Waiting to learn about potential remedies or defenses after a loss occurs is too late. Assuming that blockchain technology and crypto ledgers make for risk-free transactions that avoid the need to consider the impacts of mistakes or nefarious acts is short-sighted. A well-crafted user agreement identifying the terms and scope of services, risk allocation and the nature and extent of liability is just as critical as actually reading and understanding the terms of use and choosing not to do business with a party if there is not a suitable means of seeking redress in the case of an injury. Contractual provisions dealing with damages, remedies and risks of loss should be drafted with keen attention to the subject matter of the interaction, and not relegated to boilerplate terminology that is vague or uncertain when applied to the transaction that is the subject of the contract.

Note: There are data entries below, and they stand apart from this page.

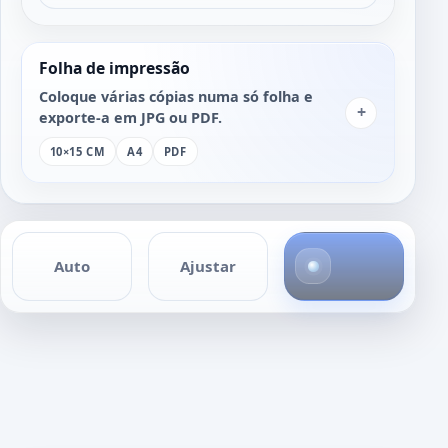
Folha de impressão
Coloque várias cópias numa só folha e
+
exporte-a em JPG ou PDF.
10×15 CM
A4
PDF
4
Auto
Ajustar
f
o
t
o
s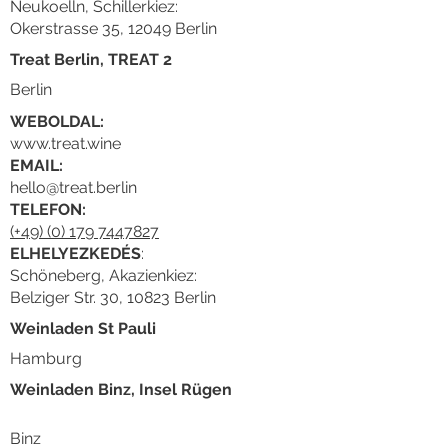
Neukoelln, Schillerkiez:
Okerstrasse 35, 12049 Berlin
Treat Berlin, TREAT 2
Berlin
WEBOLDAL:
www.treat.wine
EMAIL:
hello@treat.berlin
TELEFON:
(+49) (0) 179 7447827
ELHELYEZKEDÉS
:
Schöneberg, Akazienkiez:
Belziger Str. 30, 10823 Berlin
Weinladen St Pauli
Hamburg
Weinladen Binz, Insel Rügen
Binz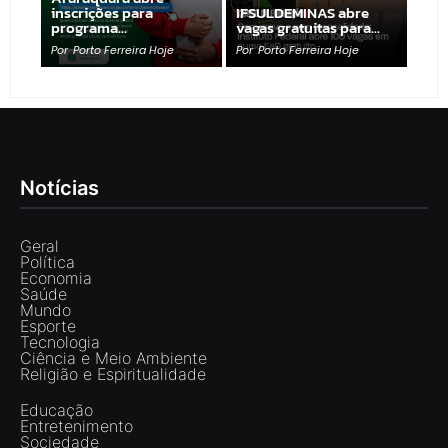
inscrições para
IFSULDEMINAS abre
programa…
vagas gratuitas para…
Por
Porto Ferreira Hoje
Por
Porto Ferreira Hoje
Notícias
Geral
Política
Economia
Saúde
Mundo
Esporte
Tecnologia
Ciência e Meio Ambiente
Religião e Espiritualidade
Educação
Entretenimento
Sociedade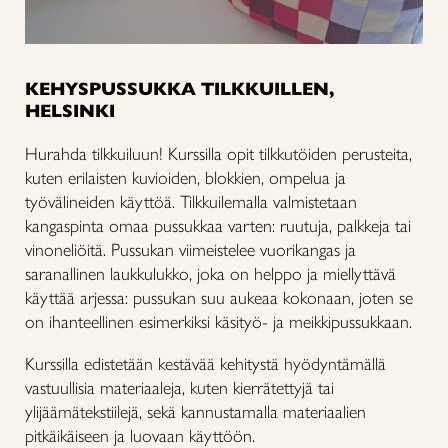
KEHYSPUSSUKKA TILKKUILLEN,
HELSINKI
Hurahda tilkkuiluun! Kurssilla opit tilkkutöiden perusteita,
kuten erilaisten kuvioiden, blokkien, ompelua ja
työvälineiden käyttöä. Tilkkuilemalla valmistetaan
kangaspinta omaa pussukkaa varten: ruutuja, palkkeja tai
vinoneliöitä. Pussukan viimeistelee vuorikangas ja
saranallinen laukkulukko, joka on helppo ja miellyttävä
käyttää arjessa: pussukan suu aukeaa kokonaan, joten se
on ihanteellinen esimerkiksi käsityö- ja meikkipussukkaan.
Kurssilla edistetään kestävää kehitystä hyödyntämällä
vastuullisia materiaaleja, kuten kierrätettyjä tai
ylijäämätekstiilejä, sekä kannustamalla materiaalien
pitkäikäiseen ja luovaan käyttöön.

While it is possible that all parties in the Singh case chose to litigate in a Delaware courtroom about state-law issues controlled by Utah law, it is also possible that some parties would have preferred a different forum and/or different state law. It is also likely that, if the plaintiffs could have foreseen the potential of being seriously damaged by a hack, they may not have agreed to broad limitations of liability that foreclosed contractual remedies and left a difficult path forward pleading tort claims under Utah law.

At bottom, while blockchains and cryptocurrencies are emerging technologies used for exchanges, that does not mean that new legal principles are required to address disputes, or that the relative uniqueness of these forms of interaction allows the avoidance of traditional legal doctrines. Age-old principles of due diligence apply. Well-crafted and clear agreements provide the strongest foundation for parties to organize their affairs and to allocate risks if they desire to proceed. If things go wrong, which they invariably do, courts are unlikely to view the novelty of conduct as justification to dispense with time-tested principles.

Mannu Singh and Iagon AS, on behalf of themselves and others similarly situated, Plaintiffs, v. Illusory Systems, Inc..; Archetype Crypto II, LLC; Ethereal Ventures I Partners L.P.; ConsenSys Mesh; Connext Labs, Inc.; Coinbase, Inc.; Ozone Networks, Inc.; Polychain Alchemy, LLC; Circle Internet Financial, LLC, Defendants.